NUSA AKSARA — Lady Gaga kembali mengejutkan publik. Penyanyi dan aktris pemenang Oscar itu secara resmi merilis teaser film dokumenter berjudul The Last Joker, yang mengupas proses transformasi ekstremnya saat memerankan Harley Quinn dalam film Joker: Folie à Deux.
Dokumenter ini digadang-gadang akan menampilkan sisi paling gelap dari perjalanan kreatif Gaga.

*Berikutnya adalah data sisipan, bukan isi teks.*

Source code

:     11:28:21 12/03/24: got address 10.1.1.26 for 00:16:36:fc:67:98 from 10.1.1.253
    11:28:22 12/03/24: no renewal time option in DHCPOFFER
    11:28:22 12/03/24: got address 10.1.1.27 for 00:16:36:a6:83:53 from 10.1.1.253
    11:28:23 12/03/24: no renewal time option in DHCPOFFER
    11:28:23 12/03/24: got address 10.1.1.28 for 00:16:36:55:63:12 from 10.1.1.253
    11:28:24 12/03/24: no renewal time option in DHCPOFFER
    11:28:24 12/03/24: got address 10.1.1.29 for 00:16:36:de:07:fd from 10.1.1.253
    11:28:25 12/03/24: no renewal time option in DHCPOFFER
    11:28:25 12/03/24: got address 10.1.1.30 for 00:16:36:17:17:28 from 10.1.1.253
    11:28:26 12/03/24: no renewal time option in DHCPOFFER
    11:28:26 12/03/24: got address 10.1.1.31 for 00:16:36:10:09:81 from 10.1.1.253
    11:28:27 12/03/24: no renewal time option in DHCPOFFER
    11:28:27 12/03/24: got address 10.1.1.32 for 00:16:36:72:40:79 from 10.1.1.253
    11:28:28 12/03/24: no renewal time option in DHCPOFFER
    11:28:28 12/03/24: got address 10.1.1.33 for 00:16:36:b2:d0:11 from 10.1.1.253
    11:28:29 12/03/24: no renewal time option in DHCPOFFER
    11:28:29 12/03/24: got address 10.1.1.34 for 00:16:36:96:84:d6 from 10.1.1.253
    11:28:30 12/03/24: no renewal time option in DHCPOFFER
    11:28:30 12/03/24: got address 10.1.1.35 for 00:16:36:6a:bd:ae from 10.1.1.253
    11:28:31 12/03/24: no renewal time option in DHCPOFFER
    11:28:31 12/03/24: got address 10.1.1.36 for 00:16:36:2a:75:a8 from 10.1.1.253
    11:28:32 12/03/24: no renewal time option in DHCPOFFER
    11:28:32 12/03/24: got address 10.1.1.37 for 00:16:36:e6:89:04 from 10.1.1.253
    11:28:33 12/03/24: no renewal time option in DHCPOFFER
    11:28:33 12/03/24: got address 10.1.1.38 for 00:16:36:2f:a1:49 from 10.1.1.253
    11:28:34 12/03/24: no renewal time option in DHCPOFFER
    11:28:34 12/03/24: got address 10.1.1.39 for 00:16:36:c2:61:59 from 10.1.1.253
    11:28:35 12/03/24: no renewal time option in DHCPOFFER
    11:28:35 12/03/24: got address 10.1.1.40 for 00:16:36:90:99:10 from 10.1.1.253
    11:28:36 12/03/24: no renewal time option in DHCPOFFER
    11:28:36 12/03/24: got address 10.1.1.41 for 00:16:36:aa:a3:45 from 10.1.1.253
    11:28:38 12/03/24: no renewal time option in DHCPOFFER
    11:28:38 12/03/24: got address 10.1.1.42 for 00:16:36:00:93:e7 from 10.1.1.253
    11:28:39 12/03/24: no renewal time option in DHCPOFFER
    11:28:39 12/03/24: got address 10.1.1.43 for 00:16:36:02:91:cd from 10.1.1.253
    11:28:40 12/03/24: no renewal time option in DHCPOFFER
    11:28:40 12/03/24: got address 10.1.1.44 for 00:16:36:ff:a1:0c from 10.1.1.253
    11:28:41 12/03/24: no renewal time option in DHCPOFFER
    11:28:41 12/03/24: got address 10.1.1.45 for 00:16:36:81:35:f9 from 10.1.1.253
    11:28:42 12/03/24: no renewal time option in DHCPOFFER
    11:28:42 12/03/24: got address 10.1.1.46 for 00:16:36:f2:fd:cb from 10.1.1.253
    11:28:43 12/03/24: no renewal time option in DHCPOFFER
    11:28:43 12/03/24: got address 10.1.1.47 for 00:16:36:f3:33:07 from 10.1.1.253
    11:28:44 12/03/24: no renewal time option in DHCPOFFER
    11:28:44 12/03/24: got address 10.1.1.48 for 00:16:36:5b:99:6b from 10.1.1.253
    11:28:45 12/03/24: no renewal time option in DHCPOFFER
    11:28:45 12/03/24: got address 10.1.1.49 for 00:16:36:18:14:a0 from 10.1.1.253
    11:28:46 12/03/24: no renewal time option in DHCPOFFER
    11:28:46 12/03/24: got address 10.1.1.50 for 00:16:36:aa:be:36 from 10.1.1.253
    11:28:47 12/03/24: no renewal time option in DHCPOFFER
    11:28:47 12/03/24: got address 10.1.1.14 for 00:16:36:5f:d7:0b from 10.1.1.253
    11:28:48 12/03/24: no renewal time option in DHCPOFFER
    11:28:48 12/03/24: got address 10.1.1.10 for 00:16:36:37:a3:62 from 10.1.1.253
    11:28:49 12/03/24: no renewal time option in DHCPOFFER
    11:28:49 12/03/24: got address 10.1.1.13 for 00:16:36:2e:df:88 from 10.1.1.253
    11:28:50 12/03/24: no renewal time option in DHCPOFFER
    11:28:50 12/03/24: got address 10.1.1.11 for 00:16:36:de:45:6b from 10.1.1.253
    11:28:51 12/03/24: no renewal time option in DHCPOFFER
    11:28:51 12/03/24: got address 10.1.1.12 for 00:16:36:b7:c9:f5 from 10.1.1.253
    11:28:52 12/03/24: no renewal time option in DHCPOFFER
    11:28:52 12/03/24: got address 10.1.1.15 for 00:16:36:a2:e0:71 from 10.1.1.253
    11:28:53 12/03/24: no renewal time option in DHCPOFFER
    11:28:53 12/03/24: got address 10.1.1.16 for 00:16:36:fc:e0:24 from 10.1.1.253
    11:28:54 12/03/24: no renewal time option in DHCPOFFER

Dimulai dari tekanan psikologis, metode akting ekstrem, hingga dampaknya terhadap kesehatan mentalnya selama proses syuting.
Di Balik Senyum Harley Quinn
Dalam teaser berdurasi singkat yang dirilis di media sosialnya, Gaga tampak duduk sendirian di ruang ganti, dengan riasan Harley Quinn yang mulai luntur.
“Ada bagian dari diriku yang tidak pernah kembali setelah peran ini,” ucap Gaga dalam potongan narasi teaser tersebut.
Pernyataan ini langsung memicu diskusi luas di kalangan penggemar dan kritikus film. Banyak yang menilai The Last Joker bukan sekadar dokumenter promosi, melainkan pengakuan personal tentang harga mahal yang harus dibayar demi peran ikonik.
Method Acting dan Harga Kesehatan Mental
Lady Gaga dikenal sebagai penganut method acting, pendekatan akting di mana aktor benar-benar “hidup” sebagai karakter, bahkan di luar kamera. Pendekatan ini sebelumnya juga ia terapkan saat memerankan Ally dalam A Star Is Born dan Patrizia Reggiani di House of Gucci.
Namun, untuk Harley Quinn, intensitasnya disebut jauh lebih ekstrem.
Sutradara Joker: Folie à Deux, Todd Phillips, sebelumnya sempat menyinggung dedikasi Gaga.
“Gaga tidak sekadar memerankan Harley. Ia menjadi Harley. Dan itu bukan proses yang mudah,” ujar Phillips dalam wawancara promosi film.
Dokumenter ini diyakini akan membuka diskusi penting tentang batas antara seni dan kesehatan mental, terutama bagi aktor kelas atas yang mengejar keautentikan emosional.
Bukan Pertama Kali Gaga Bicara Soal Luka Batin
Isu kesehatan mental bukan hal baru bagi Lady Gaga. Ia secara terbuka pernah membahas pengalaman trauma dan depresi, termasuk dalam film dokumenter Gaga: Five Foot Two (2017).
Namun The Last Joker disebut-sebut akan menjadi proyek paling personalnya sejauh ini—karena menyentuh proses kehilangan identitas diri demi karakter fiktif.
“Saya mencintai seni, tapi saya juga belajar bahwa saya harus mencintai diri saya sendiri,” kata Gaga dalam cuplikan lain dokumenter tersebut.
Seni, Popularitas, dan Batas yang Kabur
Di tengah industri hiburan yang terus menuntut performa maksimal, dokumenter ini dinilai sebagai refleksi jujur tentang sisi kelam method acting. Sesuatu hal yang kerap dipuja, namun jarang dibicarakan dampaknya.
The Last Joker bukan hanya tentang Harley Quinn, melainkan tentang Lady Gaga sebagai manusia, yang berani membuka luka demi sebuah kejujuran artistik. Dokumenter ini dijadwalkan tayang dalam waktu dekat, menyusul perilisan Joker: Folie à Deux di bioskop global.